Centralizing makes sense and allows you to control access to data, secure interactions with critical systems, as well as keep track of automated actions. In a regulatory context reinforced by the AI Act in Europe in particular, this requirement becomes essential.
But too much centralization can quickly become a hindrance and the most relevant use cases often emerge in the field, where the processes are imperfect and the irritants are clearly identifiable.
Letting professions experiment freely accelerates innovation, but at the cost of a very real risk. That of seeing the appearance of a multitude of agents developed without coordination, connected to sensitive data and sometimes invisible to the IT department. A situation reminiscent of shadow IT, except that these systems do not observe, they act.
But this debate is ill-posed. Centralizing or decentralizing does not answer the essential question: who is responsible for the decisions made by the systems?
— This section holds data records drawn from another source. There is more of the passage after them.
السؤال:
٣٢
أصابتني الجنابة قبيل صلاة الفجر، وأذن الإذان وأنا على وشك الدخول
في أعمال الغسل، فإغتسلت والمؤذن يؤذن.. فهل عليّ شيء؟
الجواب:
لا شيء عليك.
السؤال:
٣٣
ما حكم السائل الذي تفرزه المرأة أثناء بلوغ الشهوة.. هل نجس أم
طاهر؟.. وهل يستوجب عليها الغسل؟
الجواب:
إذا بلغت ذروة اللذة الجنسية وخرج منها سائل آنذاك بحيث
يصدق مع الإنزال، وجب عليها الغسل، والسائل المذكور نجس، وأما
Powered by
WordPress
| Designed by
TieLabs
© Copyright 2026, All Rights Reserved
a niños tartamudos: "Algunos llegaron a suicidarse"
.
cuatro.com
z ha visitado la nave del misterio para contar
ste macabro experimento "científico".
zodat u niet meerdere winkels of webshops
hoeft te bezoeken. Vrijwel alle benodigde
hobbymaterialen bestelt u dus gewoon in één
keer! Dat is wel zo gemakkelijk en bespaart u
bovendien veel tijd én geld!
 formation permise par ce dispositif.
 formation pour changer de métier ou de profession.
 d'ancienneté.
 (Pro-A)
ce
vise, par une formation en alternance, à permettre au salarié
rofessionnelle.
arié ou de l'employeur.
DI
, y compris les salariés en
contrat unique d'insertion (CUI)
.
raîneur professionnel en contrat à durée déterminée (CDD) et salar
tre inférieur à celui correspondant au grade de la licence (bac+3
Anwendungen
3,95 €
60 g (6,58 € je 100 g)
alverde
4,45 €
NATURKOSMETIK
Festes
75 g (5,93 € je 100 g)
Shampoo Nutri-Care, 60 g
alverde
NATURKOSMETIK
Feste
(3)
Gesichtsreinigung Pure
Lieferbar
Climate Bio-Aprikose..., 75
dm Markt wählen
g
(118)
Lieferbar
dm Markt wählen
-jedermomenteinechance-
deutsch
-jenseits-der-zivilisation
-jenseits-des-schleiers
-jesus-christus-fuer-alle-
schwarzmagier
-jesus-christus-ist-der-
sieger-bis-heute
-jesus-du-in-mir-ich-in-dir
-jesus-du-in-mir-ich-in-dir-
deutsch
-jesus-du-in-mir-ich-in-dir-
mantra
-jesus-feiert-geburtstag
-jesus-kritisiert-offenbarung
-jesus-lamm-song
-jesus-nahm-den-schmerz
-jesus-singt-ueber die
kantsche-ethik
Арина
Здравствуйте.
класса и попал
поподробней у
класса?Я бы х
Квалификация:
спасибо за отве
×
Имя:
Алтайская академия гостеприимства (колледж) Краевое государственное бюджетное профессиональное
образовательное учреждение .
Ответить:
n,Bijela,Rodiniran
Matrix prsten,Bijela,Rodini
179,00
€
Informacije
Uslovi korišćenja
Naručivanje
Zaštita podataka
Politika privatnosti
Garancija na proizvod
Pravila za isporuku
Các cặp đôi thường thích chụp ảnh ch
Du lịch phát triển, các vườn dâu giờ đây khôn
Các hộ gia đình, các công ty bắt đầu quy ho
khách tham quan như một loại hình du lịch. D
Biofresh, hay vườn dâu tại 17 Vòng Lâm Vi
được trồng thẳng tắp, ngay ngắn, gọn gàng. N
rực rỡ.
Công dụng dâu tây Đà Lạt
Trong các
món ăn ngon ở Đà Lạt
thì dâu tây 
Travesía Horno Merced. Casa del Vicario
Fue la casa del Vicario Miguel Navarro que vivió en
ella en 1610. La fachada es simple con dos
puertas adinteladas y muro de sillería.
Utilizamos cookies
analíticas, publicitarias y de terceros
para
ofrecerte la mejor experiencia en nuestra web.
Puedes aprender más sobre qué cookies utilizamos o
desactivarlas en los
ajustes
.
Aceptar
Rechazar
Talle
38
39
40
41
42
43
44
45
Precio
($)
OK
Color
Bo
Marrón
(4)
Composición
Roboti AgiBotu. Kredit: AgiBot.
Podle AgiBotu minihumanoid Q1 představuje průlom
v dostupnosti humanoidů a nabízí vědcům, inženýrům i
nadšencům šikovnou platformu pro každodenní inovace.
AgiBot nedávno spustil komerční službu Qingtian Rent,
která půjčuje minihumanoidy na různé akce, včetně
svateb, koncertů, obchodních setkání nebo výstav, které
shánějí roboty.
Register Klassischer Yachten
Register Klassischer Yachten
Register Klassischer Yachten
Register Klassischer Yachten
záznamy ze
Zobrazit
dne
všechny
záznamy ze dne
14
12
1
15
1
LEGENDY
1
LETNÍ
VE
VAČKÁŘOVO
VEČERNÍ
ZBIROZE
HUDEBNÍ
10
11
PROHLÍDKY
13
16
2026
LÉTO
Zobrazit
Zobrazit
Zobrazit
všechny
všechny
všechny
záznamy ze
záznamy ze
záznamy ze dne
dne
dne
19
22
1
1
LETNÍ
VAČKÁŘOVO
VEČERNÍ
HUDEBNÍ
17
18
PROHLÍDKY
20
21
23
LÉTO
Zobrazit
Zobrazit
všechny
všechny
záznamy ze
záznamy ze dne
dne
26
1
A still unclear chain of responsibility
Today, responsibility is distributed without actually being assigned. The technical teams develop, the business lines use, the compliance functions supervise. But no one is explicitly responsible for arbitrating between local performance and global impact. This point becomes critical when agents optimize specific indicators. An agent can improve a conversion rate while degrading the customer experience or creating operational risks.
In this context, this transformation gives rise to new roles. Some companies are starting to recruit AI architects responsible for designing agentic architectures and supervising their deployment. Others are seeing the emergence of specialized profiles by function, in RevOps, growth, analytics or digital teams, which design agents directly integrated into business processes.
It remains to be seen where to position them. In the IT department, to maintain control of the systems? In the professions, to stay as close as possible to uses?
The mirage of the hybrid model
Faced with these tensions, many companies are converging towards a hybrid model: a centralized platform, combined with business autonomy. On paper, this balance seems relevant. In fact, it often masks an absence of decision on responsibility.
Today, few organizations explicitly designate someone responsible for the decisions made by agents. In the event of an error, responsibility is diluted between technical teams, business lines and control functions. Governance exists in the plans, but disappears in the execution. An organization must define what an agent is authorized to do, within what limits, and in which cases a decision must be validated or escalated to a human. She must also be able to supervise her actions and audit their effects.
This model is based on a clear distinction between the technical platform and business uses. The agentic infrastructure remains under the responsibility of a central team, often attached to the IT department. This team manages data access, security mechanisms, action supervision and audit tools.
Business teams retain responsibility for use cases and operational results. They define what the agent must accomplish and evaluate the value generated.
But this model only works if explicit responsibility is assigned in the event of failure. Until a role is clearly mandated to respond to automated decisions, the hybrid organization becomes a dilution of responsibility rather than a balance.
A responsibility to be explicitly reassigned
AI agents will quickly establish themselves as a key component of digital operations. Their deployment poses less of a technological question than a governance issue.
Companies have learned to structure responsibility for IT systems. They have not yet structured that of the systems that act.
In the years to come, the advantage will go to companies that can clearly organize delegation and responsibility. Because technological autonomy does not eliminate human responsibility: it makes its absence immediately visible.